Originally Posted by smacked (Post 2414597)
Glad you checked in today Jo, good morning!

I also didn't really announce anything to anyone.. course some 'friends' wondered why I wasn't at the bar, or ordering drinks.. but I came to notice they really didn't care what I did anyways, they were just bar buds. No reason for anyone else to hold me accountable, this was and is my deal, all the way. To anyone around me, I'm simply a non-drinker now, because I used to drink too much. That's plenty of info, the rest is my responsibility. I never would have quit if I put any type of responsibility on anyone else for my sobriety, by the time I was as drunk as I was towards the end, I could have manipulated anyone into telling me it was ok to drink again.. sick, yes.. but also true. I probably still could. That's why the drive, committment, determination and responsibility have to come from the core of your being. A decision to change your entire life, and follow through.

My husband also (many years ago) reacted defensively almost about my proclamation that I was an alcoholic or that I had a problem. I think HE didn't want to think of his wife as an alcoholic or with some sort of 'problem' with alcohol. I also grabbed on to anyone and everyone that told me I probably wasn't, or that my drinking wasn't "that" bad.. it gave me permission to keep on killing myself in denial for many more years.

I knew, deep down, that I needed to stop.
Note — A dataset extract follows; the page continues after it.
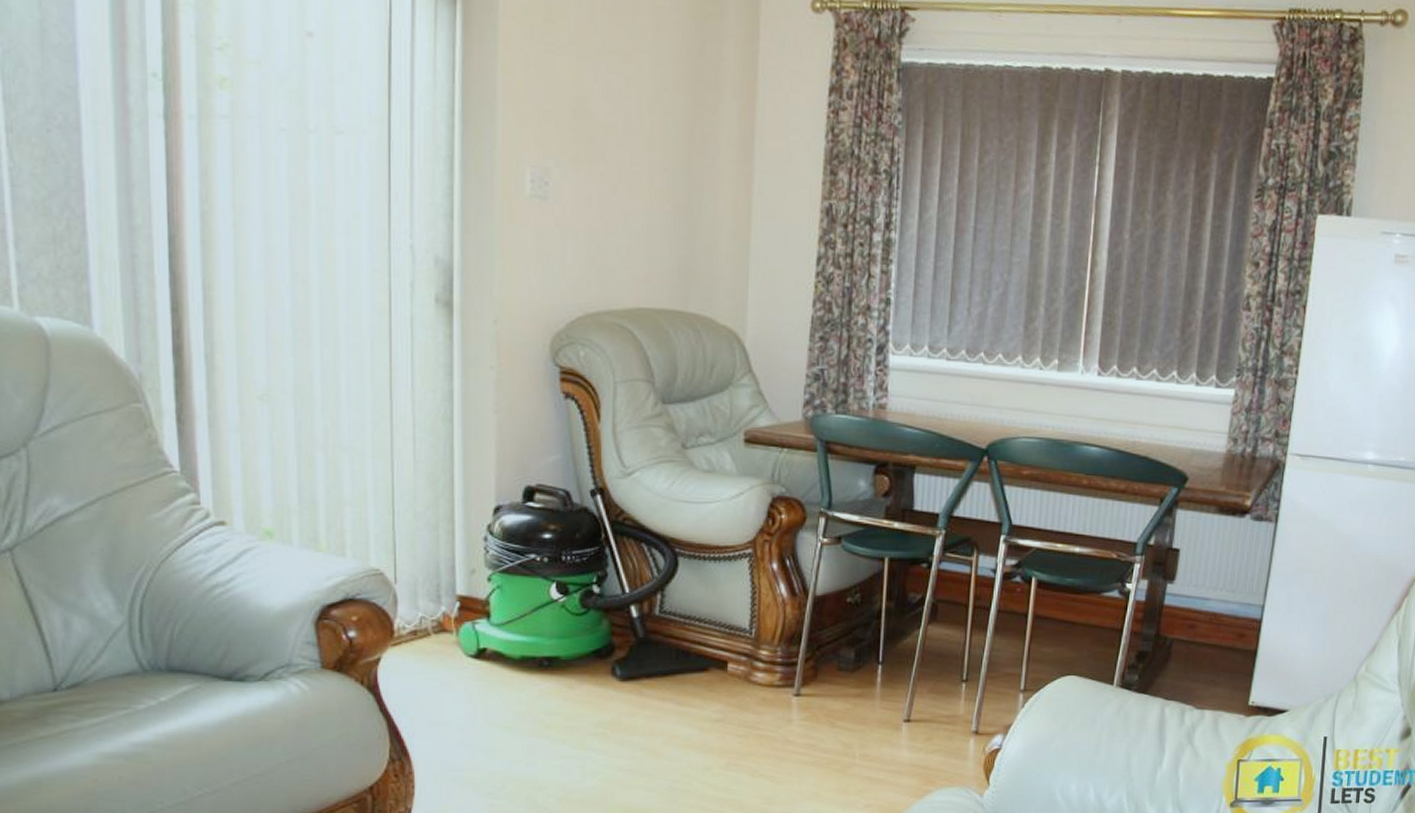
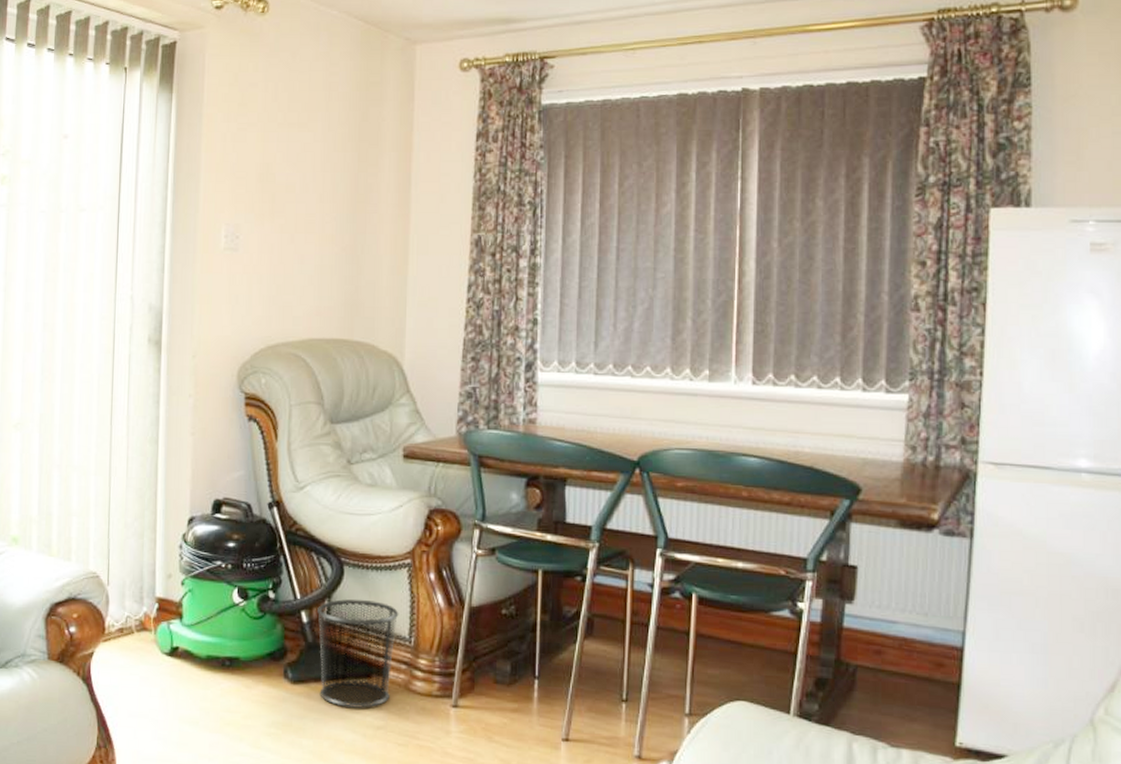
waste bin: none [649,591,739,702] -> present [317,599,399,708]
I knew that alcohol was a priority in my life, and that is a sick realization, one that I also protected for longer than I should have, because it should have and almost killed me.

It is hard.. it's especially hard at first, which is why most of us feel we couldn't have done it alone. Whatever that means to you, go for it. I don't use AA/Big Book.. but I know I couldn't have wandered around alone simply not drinking.. so I got help, any help I could.

what a fantastic post do you mind if i print it and have it put on my wall ?? for when i have weak moments i'm sure i'm not alone when i say this but that really hit home with me ..well done keep em coming :c011::c011:

dojoro 10-29-2009 11:13 AM

If a symptom of withdrawl is being pissed and tense and easily agitated well then maybe. Top it off with a headache and the would explain me today. Everything seems to make me clench my teeth and squeeze my hands into fist. Just aggravated and irritaed. ARRRGH! Good thing I am going be a priate for Halloween no one will question me screaming Arrrghh! all day long. i can't seem to type today. My fingers keep hitting the wrong keys and it makes me want to bash this keyboard in. I did blog. I enjoy blogging a good way to vent. tahnks for the support I will be back, 3 hours to 5 o'clock....UGHHH...I mean Arghhh!

Jo

Horselover 10-29-2009 12:18 PM

Hi Jo! I didn't get any shakes or physical withdrawals like that, but my emotions were all over the place. I was paranoid, angry, depressed, and really, really off my rocker at times. Everyone's body reacts differently. As far as what I said about giving yourself and your body time away from it and then choosing serious methods was because its hard to think straight when you are concentrating on the fact you aren't going to drink for the next 24 hours or hour or whatever it may be. Just get through it and then start the serious thinking.

I did not drink in the morning. I did not lose my family to alcohol. I did not lose a job to alcohol, BUT it all probably would have happened soon. Husband was really sick of me and threatened to leave at one time. He would have taken my son with him and no court would have let me parent him over my husband.

Husband is diabetic (type 2) and gave up drinking as soon as he found out. Doctor said he was committing suicide by drinking. He had no problem giving it up. I continued to drink. Nice not! I would have hated me had I been him, but he was very patient with the whole thing. He can't drink because he is diabetic and I can't drink because I'm an alcoholic.